What the task asks - Please present every line from all the records below as a Markdown table with two columns, Row and Line, numbering the rows in order and leaving out blank lines.

══════════════════════════════

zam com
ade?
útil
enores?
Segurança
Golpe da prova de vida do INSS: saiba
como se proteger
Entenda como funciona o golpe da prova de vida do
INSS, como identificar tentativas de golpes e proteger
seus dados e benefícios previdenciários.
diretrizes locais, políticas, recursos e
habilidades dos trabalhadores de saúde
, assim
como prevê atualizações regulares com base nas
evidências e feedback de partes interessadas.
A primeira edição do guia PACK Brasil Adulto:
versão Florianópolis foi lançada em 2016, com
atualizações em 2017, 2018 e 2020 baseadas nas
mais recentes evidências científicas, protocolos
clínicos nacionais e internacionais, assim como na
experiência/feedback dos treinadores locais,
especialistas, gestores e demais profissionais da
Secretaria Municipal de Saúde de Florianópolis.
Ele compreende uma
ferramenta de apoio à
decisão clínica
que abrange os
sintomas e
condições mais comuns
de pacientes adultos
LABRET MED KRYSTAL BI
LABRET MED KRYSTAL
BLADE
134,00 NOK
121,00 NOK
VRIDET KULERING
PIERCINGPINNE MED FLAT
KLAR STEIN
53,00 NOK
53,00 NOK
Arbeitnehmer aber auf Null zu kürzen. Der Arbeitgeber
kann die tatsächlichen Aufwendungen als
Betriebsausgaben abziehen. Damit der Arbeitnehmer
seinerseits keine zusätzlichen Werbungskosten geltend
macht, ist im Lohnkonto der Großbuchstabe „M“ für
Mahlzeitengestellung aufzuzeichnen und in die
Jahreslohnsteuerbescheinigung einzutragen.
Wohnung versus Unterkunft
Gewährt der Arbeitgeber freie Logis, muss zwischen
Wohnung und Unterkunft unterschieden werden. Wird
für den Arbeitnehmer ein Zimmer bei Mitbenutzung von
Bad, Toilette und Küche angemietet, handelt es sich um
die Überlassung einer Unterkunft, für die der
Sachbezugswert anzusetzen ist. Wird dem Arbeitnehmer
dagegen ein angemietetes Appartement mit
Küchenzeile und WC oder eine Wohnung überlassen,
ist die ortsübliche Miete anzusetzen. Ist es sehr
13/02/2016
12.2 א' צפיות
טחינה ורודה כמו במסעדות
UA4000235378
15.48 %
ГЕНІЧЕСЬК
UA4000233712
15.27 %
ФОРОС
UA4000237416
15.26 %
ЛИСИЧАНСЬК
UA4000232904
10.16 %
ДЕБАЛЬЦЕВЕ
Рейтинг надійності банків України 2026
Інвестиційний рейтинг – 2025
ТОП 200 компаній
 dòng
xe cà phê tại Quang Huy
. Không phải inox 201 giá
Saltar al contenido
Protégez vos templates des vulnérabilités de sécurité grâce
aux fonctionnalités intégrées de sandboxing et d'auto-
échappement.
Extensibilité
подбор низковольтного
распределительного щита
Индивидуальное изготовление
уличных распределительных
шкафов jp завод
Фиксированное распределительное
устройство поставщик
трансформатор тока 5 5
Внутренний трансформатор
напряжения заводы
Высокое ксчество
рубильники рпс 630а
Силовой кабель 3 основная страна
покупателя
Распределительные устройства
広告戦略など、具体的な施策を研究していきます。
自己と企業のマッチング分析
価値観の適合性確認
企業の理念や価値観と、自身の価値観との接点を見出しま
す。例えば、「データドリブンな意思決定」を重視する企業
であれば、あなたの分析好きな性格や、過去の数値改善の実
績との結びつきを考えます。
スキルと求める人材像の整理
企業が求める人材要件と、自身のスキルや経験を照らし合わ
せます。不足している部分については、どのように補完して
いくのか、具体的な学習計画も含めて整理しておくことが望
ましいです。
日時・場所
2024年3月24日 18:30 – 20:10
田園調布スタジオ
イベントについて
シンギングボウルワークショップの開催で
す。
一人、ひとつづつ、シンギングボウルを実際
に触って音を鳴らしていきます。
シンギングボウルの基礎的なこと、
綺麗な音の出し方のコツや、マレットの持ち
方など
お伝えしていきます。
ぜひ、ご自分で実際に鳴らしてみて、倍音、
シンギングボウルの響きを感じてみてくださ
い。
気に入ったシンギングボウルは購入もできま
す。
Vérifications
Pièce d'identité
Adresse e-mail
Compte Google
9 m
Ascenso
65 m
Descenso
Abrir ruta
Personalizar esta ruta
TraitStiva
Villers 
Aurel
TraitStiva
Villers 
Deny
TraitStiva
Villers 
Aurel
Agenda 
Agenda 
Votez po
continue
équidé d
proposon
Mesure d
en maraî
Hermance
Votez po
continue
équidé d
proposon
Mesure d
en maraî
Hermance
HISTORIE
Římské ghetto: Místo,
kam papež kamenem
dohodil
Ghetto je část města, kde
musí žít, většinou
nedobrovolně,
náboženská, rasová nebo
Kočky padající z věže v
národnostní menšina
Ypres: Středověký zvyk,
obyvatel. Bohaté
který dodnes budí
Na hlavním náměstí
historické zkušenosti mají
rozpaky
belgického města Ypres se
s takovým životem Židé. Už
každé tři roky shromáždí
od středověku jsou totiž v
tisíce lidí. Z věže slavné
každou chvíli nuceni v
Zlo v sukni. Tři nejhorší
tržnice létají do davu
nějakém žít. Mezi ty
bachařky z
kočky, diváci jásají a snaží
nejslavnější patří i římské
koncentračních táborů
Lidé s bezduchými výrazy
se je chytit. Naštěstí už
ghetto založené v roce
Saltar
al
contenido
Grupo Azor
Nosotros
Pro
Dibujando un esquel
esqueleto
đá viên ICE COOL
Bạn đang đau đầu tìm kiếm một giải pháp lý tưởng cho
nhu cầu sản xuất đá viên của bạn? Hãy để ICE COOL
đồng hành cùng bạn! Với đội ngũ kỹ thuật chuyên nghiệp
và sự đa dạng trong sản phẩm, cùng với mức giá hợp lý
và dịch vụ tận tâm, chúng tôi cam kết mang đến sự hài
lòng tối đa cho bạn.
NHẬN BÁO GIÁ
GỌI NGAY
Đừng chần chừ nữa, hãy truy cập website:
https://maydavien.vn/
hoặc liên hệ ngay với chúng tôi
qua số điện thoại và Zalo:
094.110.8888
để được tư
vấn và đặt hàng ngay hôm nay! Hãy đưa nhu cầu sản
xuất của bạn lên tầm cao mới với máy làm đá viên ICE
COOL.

══════════════════════════════

Response -
| Row | Line |
|---|---|
| 1 | zam com |
| 2 | ade? |
| 3 | útil |
| 4 | enores? |
| 5 | Segurança |
| 6 | Golpe da prova de vida do INSS: saiba |
| 7 | como se proteger |
| 8 | Entenda como funciona o golpe da prova de vida do |
| 9 | INSS, como identificar tentativas de golpes e proteger |
| 10 | seus dados e benefícios previdenciários. |
| 11 | diretrizes locais, políticas, recursos e |
| 12 | habilidades dos trabalhadores de saúde |
| 13 | , assim |
| 14 | como prevê atualizações regulares com base nas |
| 15 | evidências e feedback de partes interessadas. |
| 16 | A primeira edição do guia PACK Brasil Adulto: |
| 17 | versão Florianópolis foi lançada em 2016, com |
| 18 | atualizações em 2017, 2018 e 2020 baseadas nas |
| 19 | mais recentes evidências científicas, protocolos |
| 20 | clínicos nacionais e internacionais, assim como na |
| 21 | experiência/feedback dos treinadores locais, |
| 22 | especialistas, gestores e demais profissionais da |
| 23 | Secretaria Municipal de Saúde de Florianópolis. |
| 24 | Ele compreende uma |
| 25 | ferramenta de apoio à |
| 26 | decisão clínica |
| 27 | que abrange os |
| 28 | sintomas e |
| 29 | condições mais comuns |
| 30 | de pacientes adultos |
| 31 | LABRET MED KRYSTAL BI |
| 32 | LABRET MED KRYSTAL |
| 33 | BLADE |
| 34 | 134,00 NOK |
| 35 | 121,00 NOK |
| 36 | VRIDET KULERING |
| 37 | PIERCINGPINNE MED FLAT |
| 38 | KLAR STEIN |
| 39 | 53,00 NOK |
| 40 | 53,00 NOK |
| 41 | Arbeitnehmer aber auf Null zu kürzen. Der Arbeitgeber |
| 42 | kann die tatsächlichen Aufwendungen als |
| 43 | Betriebsausgaben abziehen. Damit der Arbeitnehmer |
| 44 | seinerseits keine zusätzlichen Werbungskosten geltend |
| 45 | macht, ist im Lohnkonto der Großbuchstabe „M“ für |
| 46 | Mahlzeitengestellung aufzuzeichnen und in die |
| 47 | Jahreslohnsteuerbescheinigung einzutragen. |
| 48 | Wohnung versus Unterkunft |
| 49 | Gewährt der Arbeitgeber freie Logis, muss zwischen |
| 50 | Wohnung und Unterkunft unterschieden werden. Wird |
| 51 | für den Arbeitnehmer ein Zimmer bei Mitbenutzung von |
| 52 | Bad, Toilette und Küche angemietet, handelt es sich um |
| 53 | die Überlassung einer Unterkunft, für die der |
| 54 | Sachbezugswert anzusetzen ist. Wird dem Arbeitnehmer |
| 55 | dagegen ein angemietetes Appartement mit |
| 56 | Küchenzeile und WC oder eine Wohnung überlassen, |
| 57 | ist die ortsübliche Miete anzusetzen. Ist es sehr |
| 58 | 13/02/2016 |
| 59 | 12.2 א' צפיות |
| 60 | טחינה ורודה כמו במסעדות |
| 61 | UA4000235378 |
| 62 | 15.48 % |
| 63 | ГЕНІЧЕСЬК |
| 64 | UA4000233712 |
| 65 | 15.27 % |
| 66 | ФОРОС |
| 67 | UA4000237416 |
| 68 | 15.26 % |
| 69 | ЛИСИЧАНСЬК |
| 70 | UA4000232904 |
| 71 | 10.16 % |
| 72 | ДЕБАЛЬЦЕВЕ |
| 73 | Рейтинг надійності банків України 2026 |
| 74 | Інвестиційний рейтинг – 2025 |
| 75 | ТОП 200 компаній |
| 76 |  dòng |
| 77 | xe cà phê tại Quang Huy |
| 78 | . Không phải inox 201 giá |
| 79 | Saltar al contenido |
| 80 | Protégez vos templates des vulnérabilités de sécurité grâce |
| 81 | aux fonctionnalités intégrées de sandboxing et d'auto- |
| 82 | échappement. |
| 83 | Extensibilité |
| 84 | подбор низковольтного |
| 85 | распределительного щита |
| 86 | Индивидуальное изготовление |
| 87 | уличных распределительных |
| 88 | шкафов jp завод |
| 89 | Фиксированное распределительное |
| 90 | устройство поставщик |
| 91 | трансформатор тока 5 5 |
| 92 | Внутренний трансформатор |
| 93 | напряжения заводы |
| 94 | Высокое ксчество |
| 95 | рубильники рпс 630а |
| 96 | Силовой кабель 3 основная страна |
| 97 | покупателя |
| 98 | Распределительные устройства |
| 99 | 広告戦略など、具体的な施策を研究していきます。 |
| 100 | 自己と企業のマッチング分析 |
| 101 | 価値観の適合性確認 |
| 102 | 企業の理念や価値観と、自身の価値観との接点を見出しま |
| 103 | す。例えば、「データドリブンな意思決定」を重視する企業 |
| 104 | であれば、あなたの分析好きな性格や、過去の数値改善の実 |
| 105 | 績との結びつきを考えます。 |
| 106 | スキルと求める人材像の整理 |
| 107 | 企業が求める人材要件と、自身のスキルや経験を照らし合わ |
| 108 | せます。不足している部分については、どのように補完して |
| 109 | いくのか、具体的な学習計画も含めて整理しておくことが望 |
| 110 | ましいです。 |
| 111 | 日時・場所 |
| 112 | 2024年3月24日 18:30 – 20:10 |
| 113 | 田園調布スタジオ |
| 114 | イベントについて |
| 115 | シンギングボウルワークショップの開催で |
| 116 | す。 |
| 117 | 一人、ひとつづつ、シンギングボウルを実際 |
| 118 | に触って音を鳴らしていきます。 |
| 119 | シンギングボウルの基礎的なこと、 |
| 120 | 綺麗な音の出し方のコツや、マレットの持ち |
| 121 | 方など |
| 122 | お伝えしていきます。 |
| 123 | ぜひ、ご自分で実際に鳴らしてみて、倍音、 |
| 124 | シンギングボウルの響きを感じてみてくださ |
| 125 | い。 |
| 126 | 気に入ったシンギングボウルは購入もできま |
| 127 | す。 |
| 128 | Vérifications |
| 129 | Pièce d'identité |
| 130 | Adresse e-mail |
| 131 | Compte Google |
| 132 | 9 m |
| 133 | Ascenso |
| 134 | 65 m |
| 135 | Descenso |
| 136 | Abrir ruta |
| 137 | Personalizar esta ruta |
| 138 | TraitStiva |
| 139 | Villers  |
| 140 | Aurel |
| 141 | TraitStiva |
| 142 | Villers  |
| 143 | Deny |
| 144 | TraitStiva |
| 145 | Villers  |
| 146 | Aurel |
| 147 | Agenda  |
| 148 | Agenda  |
| 149 | Votez po |
| 150 | continue |
| 151 | équidé d |
| 152 | proposon |
| 153 | Mesure d |
| 154 | en maraî |
| 155 | Hermance |
| 156 | Votez po |
| 157 | continue |
| 158 | équidé d |
| 159 | proposon |
| 160 | Mesure d |
| 161 | en maraî |
| 162 | Hermance |
| 163 | HISTORIE |
| 164 | Římské ghetto: Místo, |
| 165 | kam papež kamenem |
| 166 | dohodil |
| 167 | Ghetto je část města, kde |
| 168 | musí žít, většinou |
| 169 | nedobrovolně, |
| 170 | náboženská, rasová nebo |
| 171 | Kočky padající z věže v |
| 172 | národnostní menšina |
| 173 | Ypres: Středověký zvyk, |
| 174 | obyvatel. Bohaté |
| 175 | který dodnes budí |
| 176 | Na hlavním náměstí |
| 177 | historické zkušenosti mají |
| 178 | rozpaky |
| 179 | belgického města Ypres se |
| 180 | s takovým životem Židé. Už |
| 181 | každé tři roky shromáždí |
| 182 | od středověku jsou totiž v |
| 183 | tisíce lidí. Z věže slavné |
| 184 | každou chvíli nuceni v |
| 185 | Zlo v sukni. Tři nejhorší |
| 186 | tržnice létají do davu |
| 187 | nějakém žít. Mezi ty |
| 188 | bachařky z |
| 189 | kočky, diváci jásají a snaží |
| 190 | nejslavnější patří i římské |
| 191 | koncentračních táborů |
| 192 | Lidé s bezduchými výrazy |
| 193 | se je chytit. Naštěstí už |
| 194 | ghetto založené v roce |
| 195 | Saltar |
| 196 | al |
| 197 | contenido |
| 198 | Grupo Azor |
| 199 | Nosotros |
| 200 | Pro |
| 201 | Dibujando un esquel |
| 202 | esqueleto |
| 203 | đá viên ICE COOL |
| 204 | Bạn đang đau đầu tìm kiếm một giải pháp lý tưởng cho |
| 205 | nhu cầu sản xuất đá viên của bạn? Hãy để ICE COOL |
| 206 | đồng hành cùng bạn! Với đội ngũ kỹ thuật chuyên nghiệp |
| 207 | và sự đa dạng trong sản phẩm, cùng với mức giá hợp lý |
| 208 | và dịch vụ tận tâm, chúng tôi cam kết mang đến sự hài |
| 209 | lòng tối đa cho bạn. |
| 210 | NHẬN BÁO GIÁ |
| 211 | GỌI NGAY |
| 212 | Đừng chần chừ nữa, hãy truy cập website: |
| 213 | https://maydavien.vn/ |
| 214 | hoặc liên hệ ngay với chúng tôi |
| 215 | qua số điện thoại và Zalo: |
| 216 | 094.110.8888 |
| 217 | để được tư |
| 218 | vấn và đặt hàng ngay hôm nay! Hãy đưa nhu cầu sản |
| 219 | xuất của bạn lên tầm cao mới với máy làm đá viên ICE |
| 220 | COOL. |